Saved by Gardening

Age Nine. Massachusetts, 1953

Tiny pale green carrot leaves, like miniature feathers, had pushed through the soil. Miniscule beet foliage, deep green with blood-red veins, and minute pea plants seeking a place to climb with petite tendrils reaching out, captured my attention as I weeded next to all these babies at the ready in their respective rows. I loved the smell of freshly-turned soil and marveled at how sunlight and water could make the seeds I’d planted about two weeks ago begin their lives. I felt the morning sun on my back as I crouched down, my bare toes curled in the dirt, and my fingers brown with earth. I was totally immersed in the task before me—a job that I loved and took me away momentarily from my father’s cruelty. 

Ants, garden spiders, and various beetles were my immediate companions as they scurried to and fro seeming to have purpose as they moved quickly, especially if I tried to capture one. I heard blue jays call their strident “Thief, Thief!” Robins were not afraid to stand near me, cock their heads to the ground, move a bit, repeat the motion, and finally, with their beaks, pull a worm from the dirt.

The vegetable garden was edged with recently planted zinnias, petunias, and a border of alyssum and marigolds. I loved contemplating the variety of color and scent later summer would bring to the edges of the maturing vegetables. I was at home in the garden. I knew what to do. I did it well, and could see the results of my labor. It was very satisfying work even when I was only nine.
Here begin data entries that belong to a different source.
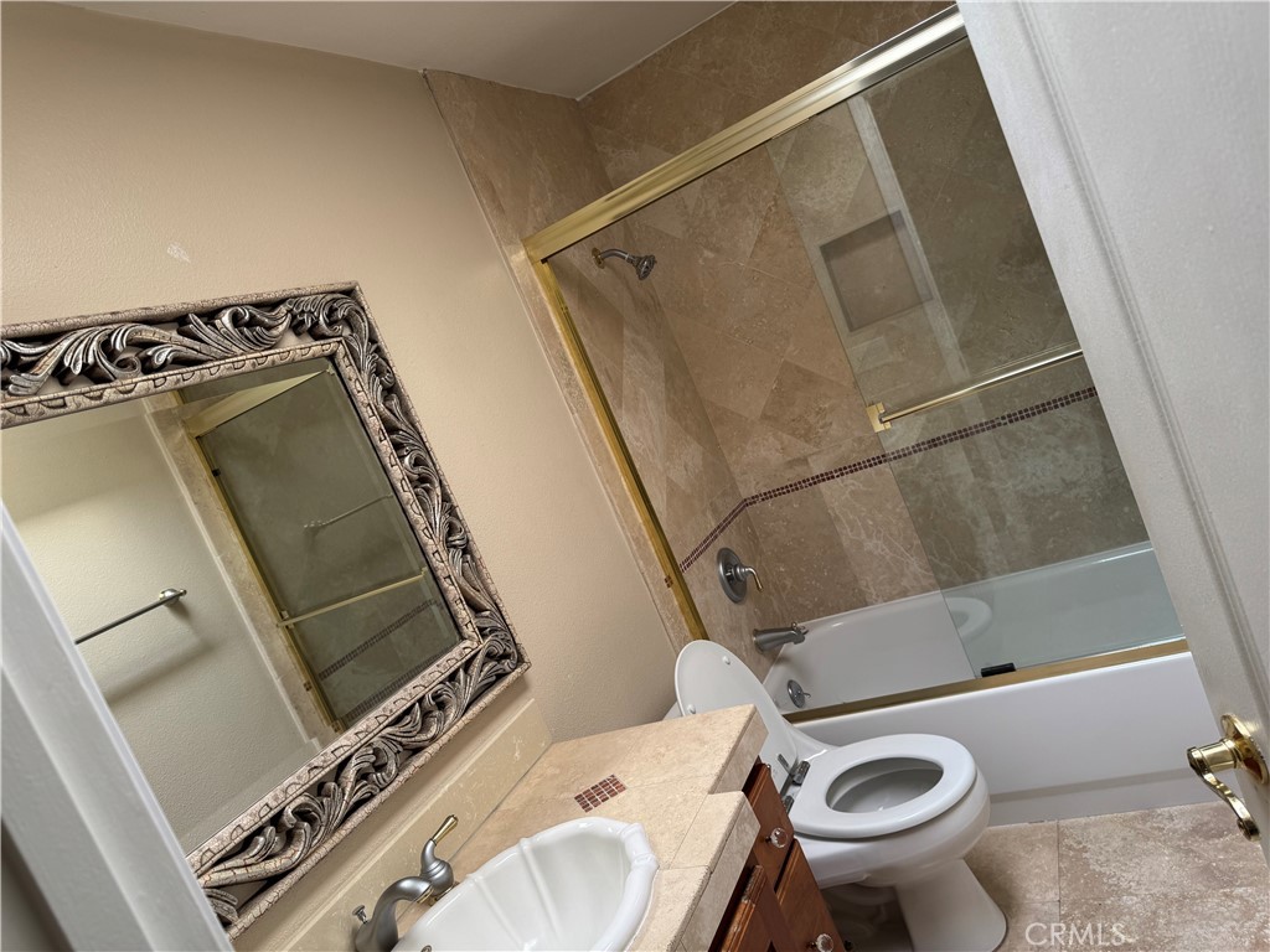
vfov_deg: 56.8
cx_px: 635
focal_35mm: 24
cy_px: 476
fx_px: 881
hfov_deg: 71.6
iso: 64
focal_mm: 6.76
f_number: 1.78
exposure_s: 1/145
Without warning, his work-boot crushed into my side as he hollered, “You imbecile! You idiot! You should’ve finished already!  A worm could crawl faster over the ground you’ve covered.  You should be done and picking blueberries by now. You moron!  I guess I can’t expect much from a good-for-nothing jack-o-lantern like you!”

My side felt like fire as I moaned in the dirt. “Get up and get going before I give you something to really cry about!” he shouted as he grabbed a handful of my hair and pulled me up. The pain in my side made it hard to breathe. I held my breath and stifled tears as I knew crying only would make it worse.

When I looked back at my childhood from an adult perspective, I realized that my father’s rage did not deter my interest in gardening. My husband and I first lived in city apartments where there was no opportunity to garden, so houseplants gave me blooms, beautiful foliage, and even fruit. Whenever we lived with a bit of outdoor soil, I planted a garden. Once I even dug up the foundation planting of a townhouse where we lived, and seeded it with squash, green beans, and tomatoes. (I do not recommend this!) Wherever we owned a home, the garden was always paramount: vegetables, small fruit, and of course flowers. Over the years I planted my favorites, bulbs such as tulips (rabbits ate those in Colorado), iris (my number one favorite), lily-of-the-valley, and daffodils. The dry Colorado climate convinced me to limit my gardens to xeriscape perennials.

Flowers revived my spirit and helped heal my soul. Flowers helped restore my mind broken by ugly shouting words. Blossoms filled almost all my senses with their visual beauty, their wonderful fragrances, and their beckoning to be picked. Though blooms could not be heard, I felt as though they spoke through bees that buzzed them and hummingbirds that sipped their nectar.

From buzzing bees, sprouting seeds, and blooming iris, I truly was saved by gardening.